Factoring Cost of Living Adjustments into Your Child Support and Parenting Plan
What many separated couples remain unaware of however is the fact that this adjustment can be made without the support of a court magistrate. Additionally, for orders paid to those who are on public assistance the review is done automatically.
In general, notice by the Support Collection Unit (SCU) will be sent to both parents though either can request a review and no financial information is required to do so. As such, it is usually a good idea to factor any potential cost of living adjustments into your child support and parenting plan.

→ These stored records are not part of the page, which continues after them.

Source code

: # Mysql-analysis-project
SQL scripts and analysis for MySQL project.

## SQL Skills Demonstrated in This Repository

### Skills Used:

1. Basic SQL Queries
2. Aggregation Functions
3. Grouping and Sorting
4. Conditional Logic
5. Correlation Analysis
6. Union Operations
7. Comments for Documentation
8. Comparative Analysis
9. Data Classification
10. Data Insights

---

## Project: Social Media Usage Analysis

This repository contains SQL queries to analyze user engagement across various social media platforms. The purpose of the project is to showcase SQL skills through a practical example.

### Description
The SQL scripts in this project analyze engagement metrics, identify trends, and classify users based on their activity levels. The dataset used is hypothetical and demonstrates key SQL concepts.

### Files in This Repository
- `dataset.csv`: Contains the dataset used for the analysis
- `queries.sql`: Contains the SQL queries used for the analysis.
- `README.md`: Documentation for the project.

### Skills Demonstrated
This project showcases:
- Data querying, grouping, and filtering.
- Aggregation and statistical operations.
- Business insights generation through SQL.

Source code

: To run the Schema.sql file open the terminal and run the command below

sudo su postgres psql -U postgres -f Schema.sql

Calculating and Adjusting the Support Amount
The court uses a standard guideline in New York when calculating payments of the non-custodial parent based on their adjusted gross income. Afterwards, deductions relating to Medicare and Social Security are subtracted from that figure.
The result is then multiplied by the standard percentage guideline according to the number of children involved. These percentages are as follows:
- 17 and 25 percent for one child and two children respectively
- 29 and 31 percent for three and four children respectively, and
- At least 35 percent in cases where five children or more are involved
The non-custodial parent's share of child care, medical, and educational expenses are added to the final figure and the base child support amount is determined.
Rising costs of living are a fact of life and negatively impact people’s spending habits. If you believe you are entitled to receive additional payment in the form of cost of living adjustments, you should take the necessary steps to factor this into your child support and parenting plan.